Published: October 17, 2006
Wiederseim Associates Auctioneers conducted a large two-day auction at Griffith Hall, Ludwig’s Corner Firehouse, on September 15 and 16. More than 400 bidders registered to bid on the 775-plus lots, which grossed some $850,000. The majority of the items sold came from two estates, Henry Carvill Lewis and Jane Biddle Lewis, from Chestnut Hill, Penn.
Many of the lots sold were offered for the first time and had come from “Andalusia” the ancestral home of Nicholas Biddle. When he died in 1844, Jane Biddle, wife of Edward Craig Biddle, took her share of the estate and by direct descent these items came to Jane Biddle Lewis.
The Friday night session started at 5 pm with many fine items offered. A ship’s log of the frigate “Raritan” dated 1844 exceeded its high estimate of $1,000 selling for $3,737. A 1901 Pope-Waverly electric car did well selling to a Massachusetts bidder for $18,400. He quickly loaded it on his pickup truck and drove away.

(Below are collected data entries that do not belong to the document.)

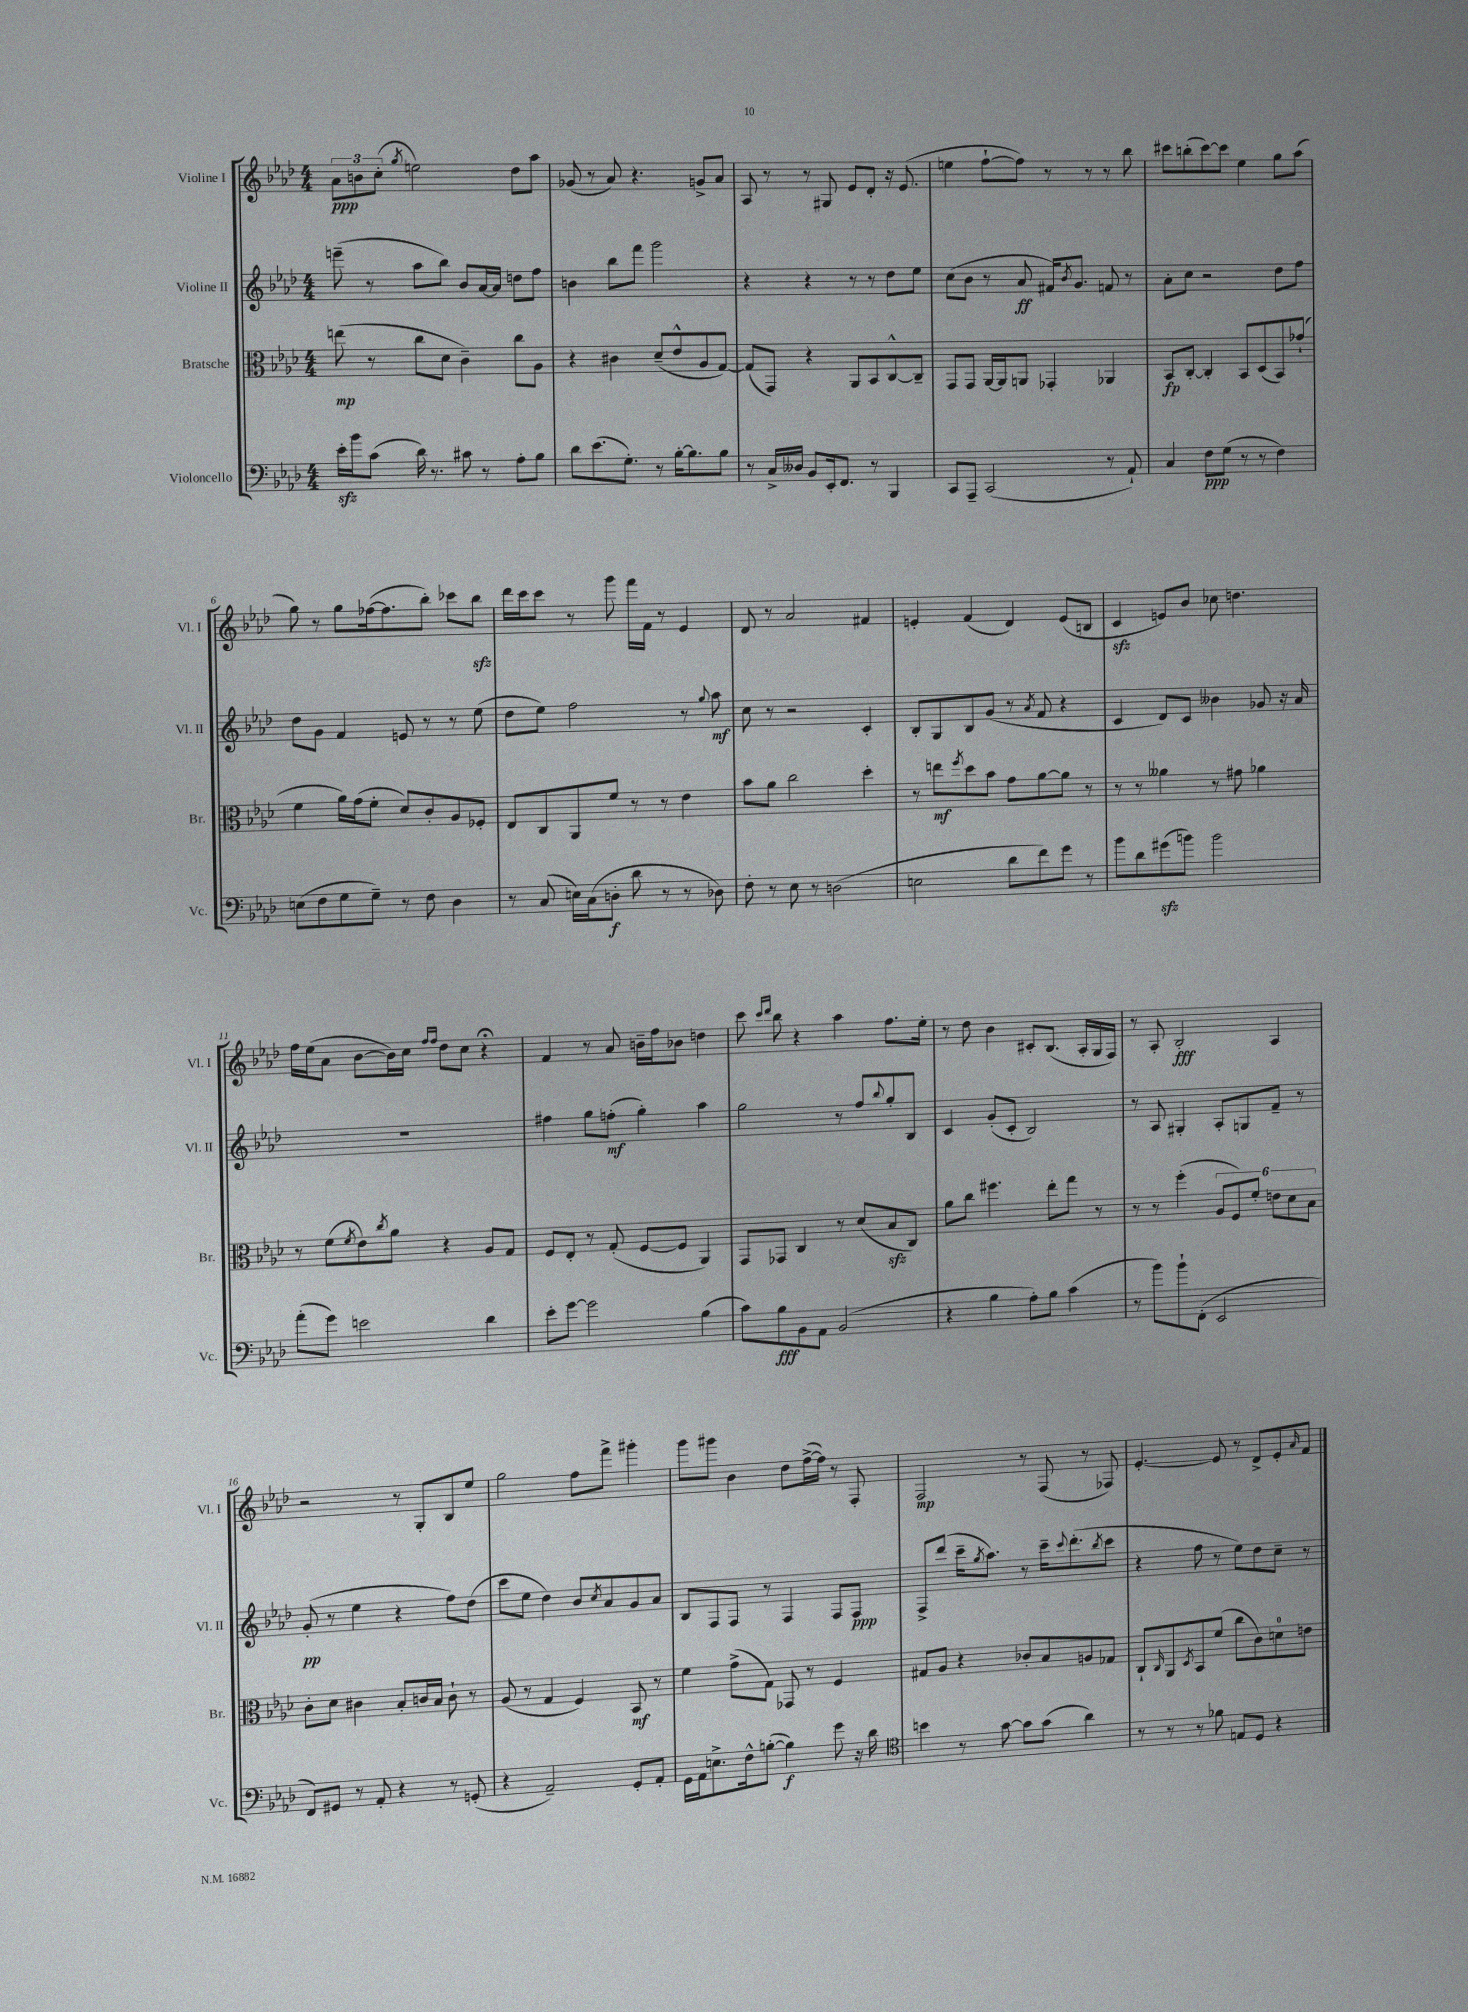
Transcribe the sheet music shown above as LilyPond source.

<<
\new StaffGroup <<
\new Staff = "s0" \with { instrumentName = "Violine I" shortInstrumentName = "Vl. I" } {
    \clef treble \key aes \major \numericTimeSignature \time 4/4
    \tuplet 3/2 { aes'8\ppp b'8 c''8-.( } \acciaccatura { g''8 } e''2) des''8 aes''8 |
    ges'8( r8 aes'8) r4. g'8-> aes'8 |
    aes8 r8 r8 gis8 ees'8 des'8-. r16 ees'8.( |
    e''4 f''8~-! f''8) r8 r8 r8 bes''8 |
    cis'''8 b''8-.( cis'''8~) cis'''8 ees''4 g''8 aes''8( |
    g''8) r8 g''8 fes''16~( fes''8. bes''8-.) ces'''8 bes''8\sfz |
    des'''16 c'''16 c'''8 r8 g'''8 f'''16 f'16 r8 ees'4 |
    des'8 r8 aes'2 fis'4 |
    e'4-. f'4( des'4) e'8( b8 |
    c'4\sfz e'8) bes'8 ces''8 d''4. |
    f''16 ees''16( aes'8 bes'8~ bes'16) c''16 \grace { f''16 f''16 } des''8 c''8 r4\fermata |
    f'4 r8 aes'8 b'16-- f''16 bes'8 d''4 |
    c'''8 \grace { c'''16 des'''16 } bes''8 r4 aes''4 f''8. ees''16-. |
    r8 des''8 bes'4 cis'8-. bes8.( aes16-. g16 f16) |
    r8 aes8-. bes2-.\fff aes4 |
    r2 r8 g8-. bes8 ees''8 |
    g''2 f''8 f'''8-> gis'''4-. |
    g'''8 gis'''8 bes'4 des''8 f''16~->( f''16) r8 f8-. |
    f2\mp r8 f8( r8 fes8) |
    ees'4.~-. ees'8 r8 des'8-> ees'8-. \grace { aes'16 } f'8 \bar "|." |
}
\new Staff = "s1" \with { instrumentName = "Violine II" shortInstrumentName = "Vl. II" } {
    \clef treble \key aes \major \numericTimeSignature \time 4/4
    e'''8--( r8 aes''8 bes''8) bes'8 aes'16~ aes'16 d''8 f''8 |
    b'4 bes''8 f'''8 g'''2 |
    r4 r4 r8 r8 des''8 ees''8 |
    c''8( bes'8 r8 aes'8\ff fis'16) \acciaccatura { bes'8 } g'8. f'8 r8 |
    aes'8-. c''8 r2 des''8 f''8 |
    des''8 g'8 f'4 e'8 r8 r8 ees''8( |
    des''8 ees''8) f''2 r8 \appoggiatura { g''8 } aes''8\mf |
    c''8 r8 r2 c'4-. |
    bes8-. g8 bes8 g'8( r8 \acciaccatura { aes'8 } f'8 r4 |
    c'4 des'8) c'8 beses'4 ges'8 r16 aes'16 |
    R1 |
    fis''4 g''8 f''8-.\mf( g''4-.) aes''4 |
    g''2 r8 f''8 \appoggiatura { bes''8 } g''8-. bes8 |
    c'4 g'8-.( c'8-. bes2) |
    r8 aes8 gis4-. aes8-. g8 f'8-- r8 |
    g'8-.\pp( r8 ees''4 r4 f''8) des''8( |
    c'''8 ees''8 des''4) bes'8 \acciaccatura { c''8 } aes'8 g'8 aes'8 |
    bes8 f8 f8 r8 f4 f8 f8\ppp |
    f8-> des'''8( c'''16-- \acciaccatura { g''8 } aes''8.) r8 c'''16-- \appoggiatura { c'''8 } des'''8.-.( \acciaccatura { bes''8 } c'''8 |
    r4 f''8 r8 ees''8) des''8 c''8-- r8 \bar "|." |
}
\new Staff = "s2" \with { instrumentName = "Bratsche" shortInstrumentName = "Br." } {
    \clef alto \key aes \major \numericTimeSignature \time 4/4
    e''8\mp( r8 c''8 des'8 c'4--) c''8 aes8 |
    r4 cis'4 des'8--( ees'8-^ aes8 g8~) |
    g8( g,8) r4 aes,8 bes,8 c8~-^ c8-- |
    g,8 g,8 aes,16~ aes,16 a,8 ges,4-. aes,4 |
    bes,8\fp c8~-. c4-. bes,8 des8( bes,8) ges'8-!( |
    f'4 aes'16) g'16( f'8-. des'8) c'8-. aes8 fes8-. |
    ees8 c8 aes,8 f'8 r8 r8 ees'4 |
    bes'8 aes'8 c''2 des''4-. |
    r8 e''8\mf \acciaccatura { f''8 } des''8 bes'8 g'8 aes'8~ aes'8 r8 |
    r8 r8 aeses'4 r8 gis'8 aes'4 |
    r8 f'8( \acciaccatura { f'8 } ees'8) \acciaccatura { c''8 } aes'8 r4 aes8 g8 |
    f8 ees8-. r8 g8-.( f8~ f8 aes,4) |
    g,8 ges,8 c4 r8 des'8( bes8\sfz c8) |
    aes'8 c''8 fis''4. ees''8-. g''8 r8 |
    r8 r8 f''4-.( \tuplet 6/4 { aes8 f8) f'8-. e'8 des'8 bes8 } |
    c'8-. des'8 cis'4 bes8-. c'16 bes16 c'8-! r8 |
    aes8( r8 g4 f4) bes,8\mf r8 |
    f'4 g'8->( g8) ges,8 r8 f4 |
    gis8 aes8 r4 ces'8-. bes8 a8 ges8 |
    c8-! \grace { c16 } aes,8 \acciaccatura { des8 } bes,8 f'8( c''8 c'8) d'8-0 e'8 \bar "|." |
}
\new Staff = "s3" \with { instrumentName = "Violoncello" shortInstrumentName = "Vc." } {
    \clef bass \key aes \major \numericTimeSignature \time 4/4
    ees'16-.\sfz bes'16 c'8( des'16) r8. cis'8 r8 aes8-. bes8 |
    des'8 ees'8.( g8.-.) r8 bes16~-. bes8. bes8 |
    r8 c16-> deses16 bes,8 ees,16-. f,8. r8 bes,,4 |
    c,8 aes,,8-- c,2( r8 aes,8-!) |
    c4 f8\ppp g8( r8 r8 f4) |
    e8( f8 g8 g8--) r8 f8 des4 |
    r8 c8( e16) c16( d8-.\f des'8 r8 r8 des8) |
    f8-. r8 ees8 r8 d2( |
    e2 des'8 f'8) g'8 r8 |
    bes'8 des'8 gis'8\sfz( b'8) b'2 |
    aes'8-.( g'8) e'2 des'4 |
    ees'8-. g'8~ g'2 bes4( |
    c'8) bes8\fff bes,8 aes,8 bes,2( |
    r4 bes4 aes8-.) bes8 c'4( |
    r8 bes'8) bes'8-! f,8-.( ees,2 |
    f,8) gis,8 r8 aes,8-. r4 r8 g,8-.( |
    r4 aes,2--) g,8-. aes,8-. |
    g,16 aes,16 e8.-> f16-^ b8~-.( b4\f) g'8 r16 des'16 |
    \clef tenor b'4 r8 g'8~ g'8 g'8( aes'4) |
    r8 r8 r8 fes'8 e8 des8 r4 \bar "|." |
}
>>
>>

Two very rare miniature portraits attributed to James Peale sold for $14,950 and $16,100 respectively. Bidding was very competitive throughout the sale. A Chinese mandarin porcelain duck form tureen sold to the phone for $4,600. An English bracket clock with silvered engraved face signed Ralph Glover made $4,887. A set of very fine neoclassical bird’s-eye maple klismos-style chairs did well selling for $16,100. The chairs were originally from Andalusia.
Collectors and dealers alike marveled at the fine Philadelphia Chippendale mahogany tea table, circa 1770. It retained its old surface and had splendidly carved legs and ball and claw feet. It sold to the phone within estimate at $74,750. The last lot of the Friday night session was a portrait of Captain James Biddle (brother of Nicholas Biddle) by Thomas Sully. With activity in the room and six phone bidders it sold for $126,500, and will also be returning to Andalusia.
The Saturday session was also very strong. A pair of gilt classical candelabra which matched a chandelier at Andalusia sold for $4,312. A watercolor portrait attributed to Thomas Sully of Eliza Falconett Middleton of South Carolina sold for $34,500. Sully watercolors are extremely rare and this one proved no exception.
A large Remmy stoneware advertising pitcher with blue decoration incised, “H.N. Hopkins Importers and Dealers in Glass and Queensware, 612 Market St. Philadelphia,” made $7,475 and a blue floral decorated Remmy pitcher sold for $2,760.
The sale will be remembered for its paintings, a portrait of General George Washington attributed to Rembrant Peale went to the phone for $46,000 as did the miniature of Washington attributed to William Grimaldi (English, 1751–1830) for $12,650.
A portrait of Madame Adel Sigoigne, with a letter dated June 9, 1816, from Nicholas Biddle on his stationary as president of the Bank of United States, to Bass Otis, the artist, expressing his satisfaction with the portrait, sold to The Independence Seaport Museum of Philadelphia for $46,000, a record for an Otis portrait.
A large foxhunting painting by George Harding (American, 1882–1959) went for $6,000. A nice cherry two-piece corner cupboard sold for $4,600 and a Philadelphia Chippendale mahogany slant front schoolmaster’s desk made a reasonable $1,150.
The sale concluded with a German World War II collection with the best lot being a German army trumpet banner with silver bullion wire on green cloth field which brought $2,875.
All prices given include the buyer’s premium charged.